What makes you happy? Watching cute animal videos and indulging in your hobbies may brighten up your day, but new research suggests that genetics have more to do with your happiness than you think.
TV presenter Richard Madeley’s daughter recently described her father as having a “talent for happiness”, which could be true. Think of the people in your life who seem naturally sunnier than everyone else. Are their lives truly perfect, or do they have a genetic advantage?
Read on to discover how much of your joy is hereditary, and what you can do to improve your life today.
How can genes affect happiness?
Research reported by the Independent found that wellbeing and life satisfaction – two important factors in a person’s overall happiness – are 30 to 40% heritable.
The study uncovered an astounding 927 genes that can affect our cheerfulness, meaning that some people are simply born with a happier disposition than others.
But don’t be discouraged, as happiness isn’t only determined by a genetic lottery. There’s also evidence to suggest that your lifestyle choices can have a huge impact on your emotional wellbeing.
The Harvard Study of Adult Development began in 1938 and is still running today, making it the longest study into happiness ever conducted.
After doing regular medical checks – including brain scans and blood tests – on the same families over three generations, they concluded that while some aspects of happiness are genetic, your environment still plays a huge part.
Robert Waldinger, professor of psychiatry at Harvard Medical School, says: “We found that the people in our study who kept prioritising connections, and kept making those small decisions to connect day after day, were the people who stayed happier and healthier”.
How can your environment affect happiness?
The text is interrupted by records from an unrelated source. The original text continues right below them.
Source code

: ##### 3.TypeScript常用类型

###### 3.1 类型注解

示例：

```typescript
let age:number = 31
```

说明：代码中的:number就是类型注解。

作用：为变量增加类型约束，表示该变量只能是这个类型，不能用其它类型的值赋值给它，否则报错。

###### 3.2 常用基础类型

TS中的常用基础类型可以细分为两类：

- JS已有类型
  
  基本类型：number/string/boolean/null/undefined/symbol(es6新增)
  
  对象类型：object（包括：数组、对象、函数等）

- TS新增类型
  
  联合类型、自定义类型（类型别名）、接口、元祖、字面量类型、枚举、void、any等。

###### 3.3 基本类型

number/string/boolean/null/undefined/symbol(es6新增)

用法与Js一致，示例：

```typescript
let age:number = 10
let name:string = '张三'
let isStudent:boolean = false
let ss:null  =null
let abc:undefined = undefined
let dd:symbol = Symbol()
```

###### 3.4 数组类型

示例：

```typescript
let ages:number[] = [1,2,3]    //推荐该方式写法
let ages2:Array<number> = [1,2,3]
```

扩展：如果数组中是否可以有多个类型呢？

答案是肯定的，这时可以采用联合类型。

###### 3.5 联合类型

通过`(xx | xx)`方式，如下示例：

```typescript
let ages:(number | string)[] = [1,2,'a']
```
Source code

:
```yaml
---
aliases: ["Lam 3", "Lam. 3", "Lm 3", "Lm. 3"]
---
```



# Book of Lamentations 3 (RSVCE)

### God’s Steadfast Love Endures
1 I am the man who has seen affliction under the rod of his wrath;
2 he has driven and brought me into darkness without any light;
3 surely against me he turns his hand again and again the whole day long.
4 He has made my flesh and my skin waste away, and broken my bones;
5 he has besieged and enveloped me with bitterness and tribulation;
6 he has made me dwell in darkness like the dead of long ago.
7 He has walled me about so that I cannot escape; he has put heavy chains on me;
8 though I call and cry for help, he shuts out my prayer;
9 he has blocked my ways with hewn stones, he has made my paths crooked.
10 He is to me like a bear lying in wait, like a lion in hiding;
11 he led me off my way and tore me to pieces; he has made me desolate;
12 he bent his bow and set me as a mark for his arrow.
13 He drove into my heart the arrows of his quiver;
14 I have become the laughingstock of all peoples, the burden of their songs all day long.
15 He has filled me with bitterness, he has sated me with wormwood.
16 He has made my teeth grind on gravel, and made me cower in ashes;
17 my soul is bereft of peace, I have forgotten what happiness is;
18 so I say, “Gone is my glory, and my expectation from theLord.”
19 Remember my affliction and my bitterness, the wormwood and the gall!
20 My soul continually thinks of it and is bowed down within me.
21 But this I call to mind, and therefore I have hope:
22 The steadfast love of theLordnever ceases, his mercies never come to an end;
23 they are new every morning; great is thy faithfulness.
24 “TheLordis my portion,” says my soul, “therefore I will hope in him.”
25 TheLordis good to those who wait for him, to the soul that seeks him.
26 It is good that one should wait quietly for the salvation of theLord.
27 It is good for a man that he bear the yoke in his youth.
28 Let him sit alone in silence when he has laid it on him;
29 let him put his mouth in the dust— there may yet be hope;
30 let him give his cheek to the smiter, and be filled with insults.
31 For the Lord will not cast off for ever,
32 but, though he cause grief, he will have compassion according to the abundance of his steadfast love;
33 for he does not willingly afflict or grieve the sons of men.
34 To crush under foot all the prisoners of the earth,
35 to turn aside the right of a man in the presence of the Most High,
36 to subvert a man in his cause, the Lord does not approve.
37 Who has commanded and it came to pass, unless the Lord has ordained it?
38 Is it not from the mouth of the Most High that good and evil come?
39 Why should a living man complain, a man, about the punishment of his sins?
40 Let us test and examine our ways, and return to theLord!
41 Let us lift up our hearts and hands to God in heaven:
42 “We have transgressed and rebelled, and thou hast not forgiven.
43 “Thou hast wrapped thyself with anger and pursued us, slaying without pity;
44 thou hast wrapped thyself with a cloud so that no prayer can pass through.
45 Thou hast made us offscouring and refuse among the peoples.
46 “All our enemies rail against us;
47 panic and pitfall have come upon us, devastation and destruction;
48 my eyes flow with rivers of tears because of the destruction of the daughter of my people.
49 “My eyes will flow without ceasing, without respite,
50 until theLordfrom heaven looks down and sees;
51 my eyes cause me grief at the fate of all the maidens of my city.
Many of the studies researching happiness use identical twins as their subjects, as they have matching genes but different life experiences. Nature and nurture influence each other and our behaviour constantly, making it hard to pin down which has more impact than the other.
Scientists suggest that people’s capacity to change – also known as their “environmental sensitivity” – can affect their ability to make their lives happier.
Those with a high environmental sensitivity are influenced more by their surroundings, or nurture. While this can have negative impacts on their happiness, it also means that if they attend a wellbeing class or read a self-help book, they are more likely to make and stick to positive changes in their life.
Allowing yourself to appreciate your surroundings and being more open to change can help you to create brilliant new habits that will improve your life in the long run.
How can you be happier?
Although you can’t change your genes, there are some things you can do to improve your life satisfaction.
Spend quality time with your loved ones
Family dinners, meeting up for coffee with friends, and celebrating special occasions with the people you care about are crucial to your happiness.
Keeping up strong connections is one of the most important things you can do to improve your mental health. And if you find yourself going through a tough patch, then you have cultivated an incredible support network to fall back on.
Don’t blow things out of proportion
A failed plan, unexpected disappointment, or unwelcome surprise can easily derail the positive changes you’ve made to your life. It’s important that you pick yourself up after a failure and remember that nothing is as bad as it seems.
You have to learn from your mistakes and try again until you succeed.
Take care of yourself
Making time for self-care – whether that be a long bath, losing yourself in a good book, or ensuring you’re eating healthy meals – is vital to your happiness.
When life gets stressful, you should give yourself time to relax and look after both your body and mind so you can face your challenges with a smile.
Be kind to others
Helping other people can be hard work, but the rewards are worth it.
Whether it’s a random act of kindness on the street or regular volunteer work, something as small as a compliment to a stranger can improve both your days.
Looking after your physical health also boosts your mental health.
Regular exercise and spending time outside reduces your stress levels and boosts your creativity, letting you feel relaxed and inspired as well as healthier.
Don’t chase money
The phrase “money can’t buy happiness” is true – to an extent.
Having enough money to move out of the lowest levels of the economy reduces your risk of depression and other mental health problems, but once all your needs are met, increases in your wealth do not make you more satisfied with your life.
Financial security, however, can reduce underlying stress you may have about your future. Talking to a financial planner or adviser can help to ease any anxieties so you can spend more time looking after yourself without worrying about your bank account.